Many changes in the workplace require approval before they can be implemented—even some seemingly minor changes. Often that leaves us wondering, is it really worth the paperwork? So it’s understandable that you might not be in a hurry to make potential improvements to your safety program.

 

But what if we told you there are plenty of easy ways to improve upon what you already have and optimize your already modern safety program? You won’t have to request approval from your CEO and you won’t have to buy any special materials!

 

1. Worksite Analysis

A great place to start is a workplace safety analysis. This will help you to find areas that need improvement in regards to safety. It’s a good idea to perform your analysis during the workday so that you can observe task performance in addition to site conditions.

 

There are a few things that you should note:

  • messy or cluttered work areas

  • use (or misuse) of personal protective equipment

  • conditions of tools and machinery

 

Really you should make note of everything positive and negative.

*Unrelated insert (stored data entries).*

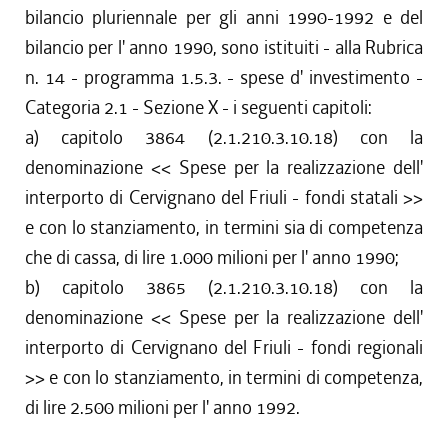
bilancio pluriennale per gli anni 1990-1992 e del
bilancio per l' anno 1990, sono istituiti - alla Rubrica
n. 14 - programma 1.5.3. - spese d' investimento -
Categoria 2.1 - Sezione X - i seguenti capitoli:
a) capitolo 3864 (2.1.210.3.10.18) con la
denominazione << Spese per la realizzazione dell'
interporto di Cervignano del Friuli - fondi statali >>
e con lo stanziamento, in termini sia di competenza
che di cassa, di lire 1.000 milioni per l' anno 1990;
b) capitolo 3865 (2.1.210.3.10.18) con la
denominazione << Spese per la realizzazione dell'
interporto di Cervignano del Friuli - fondi regionali
>> e con lo stanziamento, in termini di competenza,
di lire 2.500 milioni per l' anno 1992.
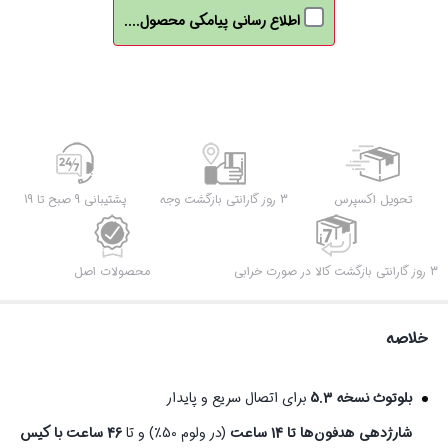
AeroFit
اطلاع رسانی پیامکی محصول....
Pro
عدد
تحویل اکسپرس
3 روز گارانتی بازگشت وجه
پشتیبانی 9 صبح تا 19
3 روز گارانتی بازگشت کالا در صورت خرابی
محصولات اصل
خلاصه
بلوتوث نسخه 5.3
برای اتصال سریع و پایدار
شارژدهی هدفون‌ها تا 14 ساعت
(در ولوم 50٪) و تا
46 ساعت با کیس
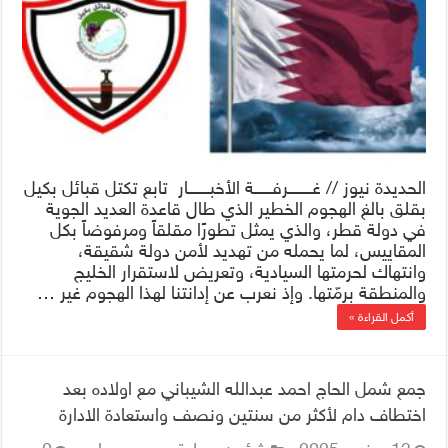
الحديدة نيوز // غــــــــرفــــــة الأخبـــــــار تابع تكتل قبائل بكيل
بقلق بالغ الهجوم الخطير الذي طال قاعدة العديد الجوية
في دولة قطر، والذي يمثل تطورًا مقلقاً ومرفوضاً بكل
المقاييس، لما يحمله من تهديد لأمن دولة شقيقة،
وانتهاك لحرمتها السيادية، وتعريض لاستقرار الخليج
والمنطقة برمّتها. وإذ نعرب عن إدانتنا لهذا الهجوم غير …
أكمل القراءة »
جمع شمل الحاج احمد عبدالله الشيباني مع اولاده بعد
اختطاف دام لأكثر من سنتين ونصف واستعادة الادارة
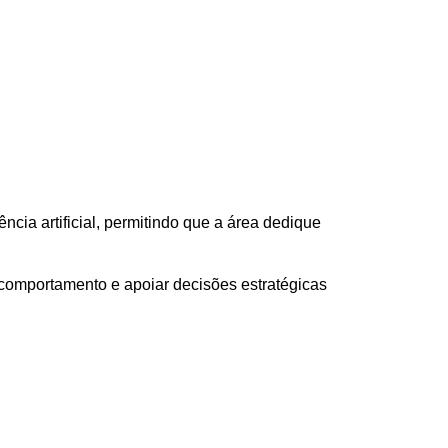
cia artificial, permitindo que a área dedique
 comportamento e apoiar decisões estratégicas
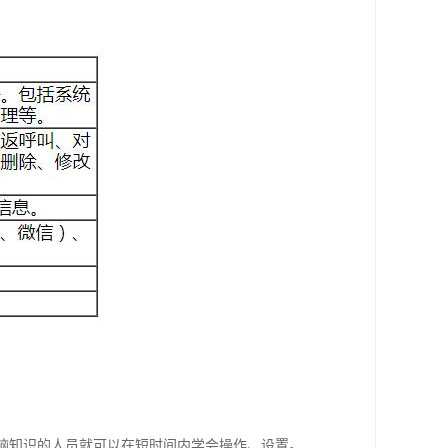
用电脑知识的人员就可以在短时间内学会操作、设置。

With this information, you can correct any problems and ensure that good habits continue. Being thorough and following up can help to make your worksite analysis more successful.

 

2. Communication

Communication is a key element of many programs, and that includes your modern safety program. You should work to improve communication among employees, between employees and management, and among management themselves as well.

 

Communication plays a vital role:

  • before work starts, so everyone is on the same page

  • on the job, especially when employees are working on a task together

  • at the end of the day when feedback can influence the future

 

By improving communication, there is less room for miscommunications and unanswered questions. Promote an open channel for all employees and management to communicate to provide a sturdy foundation for your organization’s safety program.

 

3. Safety Leadership

Be a safety leader! This means that you lead by example and set the standard for everyone else in the workplace. It’s tough to manage a strong safety program if no one takes on the responsibility of a safety leader.

 

As a safety leader:

  • always follow procedures for PPE, equipment, and tasks

  • never take the easy way out if safety will be compromised

  • speak up if unsafe practices are witnessed

 

It can be a demanding role, especially at first, but you don’t need anyone’s approval to set a good example and be the best advocate for safety in your workplace.

  

If you’re looking to enhance your company’s safety program without additional funding or permissions, these three tips are the way to go! Just analyse your workplace safety, work toward improved communication, and become a safety leader—it’s a guaranteed success.